[Dataset records]
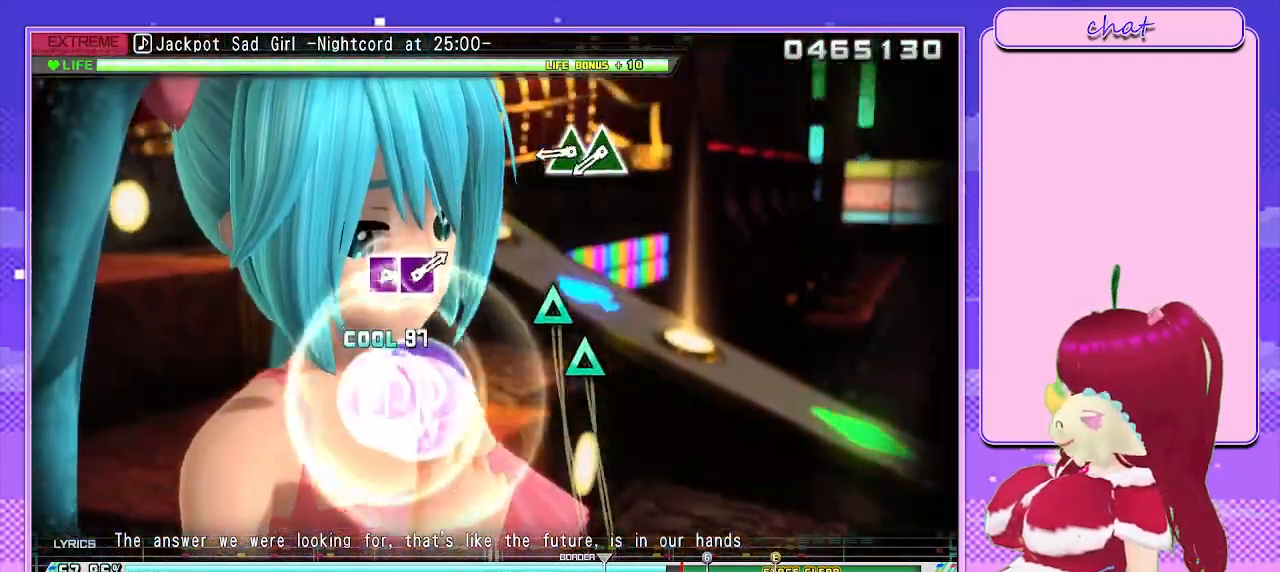
{"buttons": [], "left_stick": "center", "right_stick": "center", "events": [[283, "TRIANGLE", "down"], [350, "DPAD_UP", "down"], [400, "TRIANGLE", "up"], [467, "DPAD_UP", "up"]]}
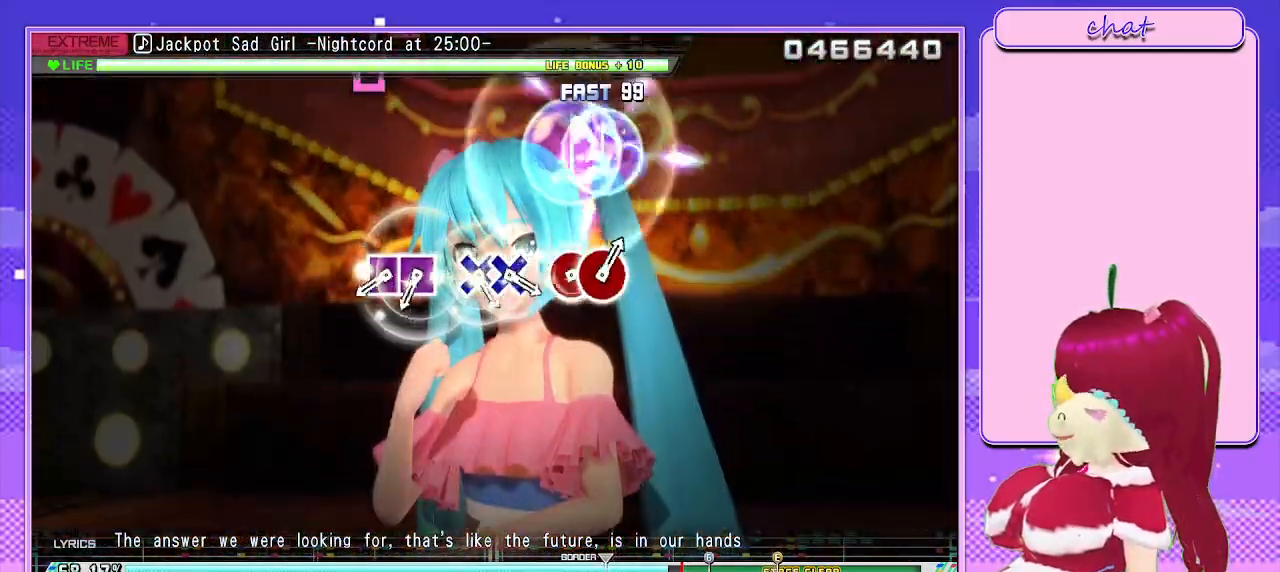
{"buttons": ["SQUARE", "DPAD_LEFT"], "left_stick": "center", "right_stick": "center", "events": [[383, "SQUARE", "down"], [467, "DPAD_LEFT", "down"]]}
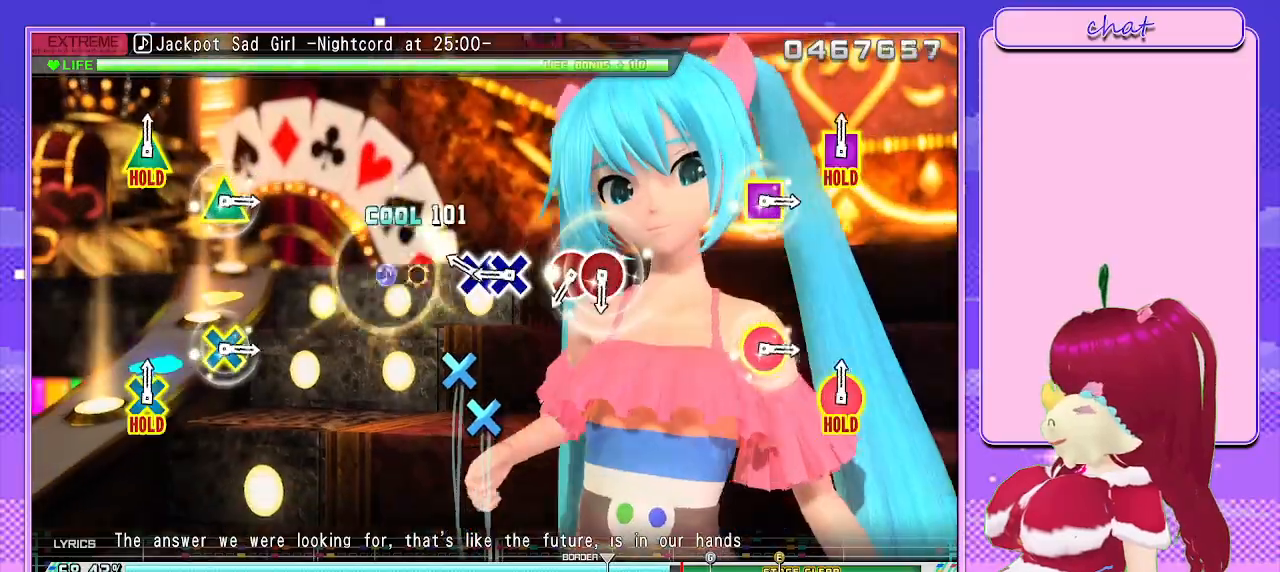
{"buttons": ["CIRCLE"], "left_stick": "center", "right_stick": "center", "events": [[17, "SQUARE", "up"], [67, "DPAD_LEFT", "up"], [200, "CROSS", "down"], [283, "DPAD_DOWN", "down"], [300, "CROSS", "up"], [367, "DPAD_DOWN", "up"], [467, "CIRCLE", "down"]]}
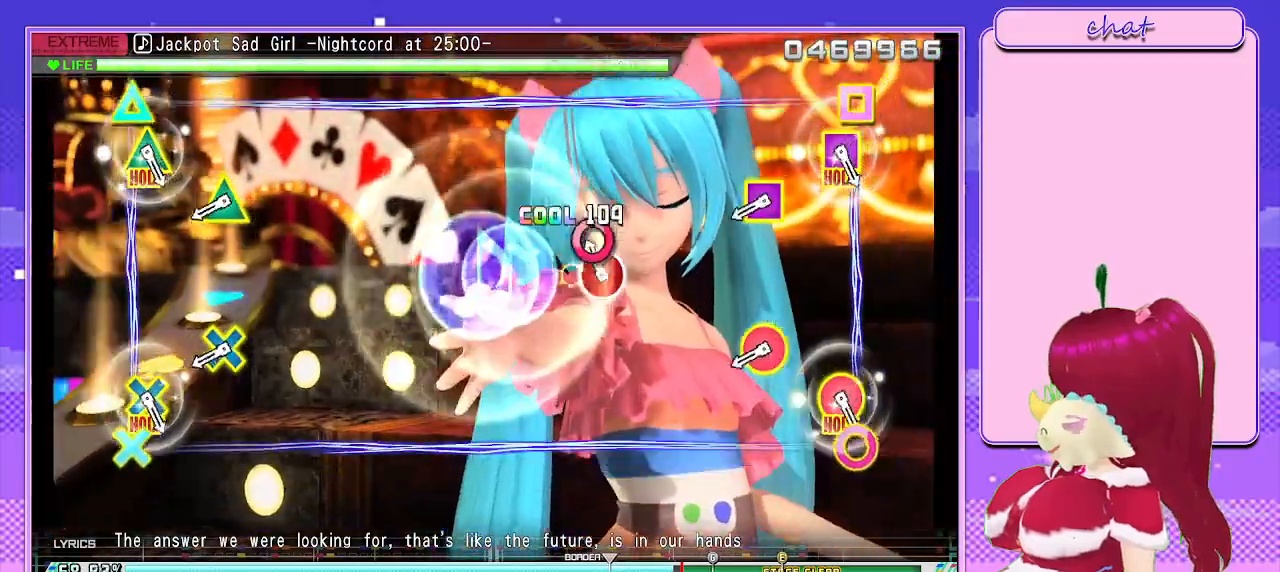
{"buttons": ["R2"], "left_stick": "center", "right_stick": "center", "events": [[50, "DPAD_RIGHT", "down"], [117, "CIRCLE", "up"], [150, "DPAD_RIGHT", "up"], [367, "R2", "down"]]}
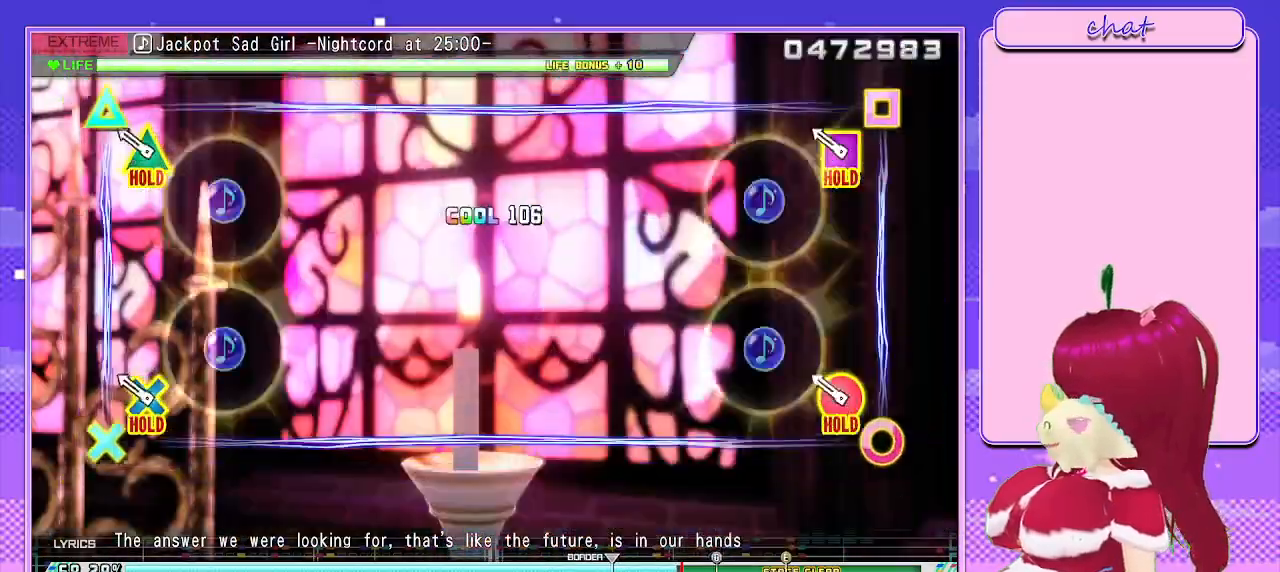
{"buttons": ["R2"], "left_stick": "center", "right_stick": "center", "events": [[17, "R2", "up"], [150, "R2", "down"]]}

▶ **Activity**: Search the entries for the string "CIRCLE" and collect each line that has it.

▶ **Exercise output**:
{"buttons": ["CIRCLE"], "left_stick": "center", "right_stick": "center", "events": [[17, "SQUARE", "up"], [67, "DPAD_LEFT", "up"], [200, "CROSS", "down"], [283, "DPAD_DOWN", "down"], [300, "CROSS", "up"], [367, "DPAD_DOWN", "up"], [467, "CIRCLE", "down"]]}
{"buttons": ["R2"], "left_stick": "center", "right_stick": "center", "events": [[50, "DPAD_RIGHT", "down"], [117, "CIRCLE", "up"], [150, "DPAD_RIGHT", "up"], [367, "R2", "down"]]}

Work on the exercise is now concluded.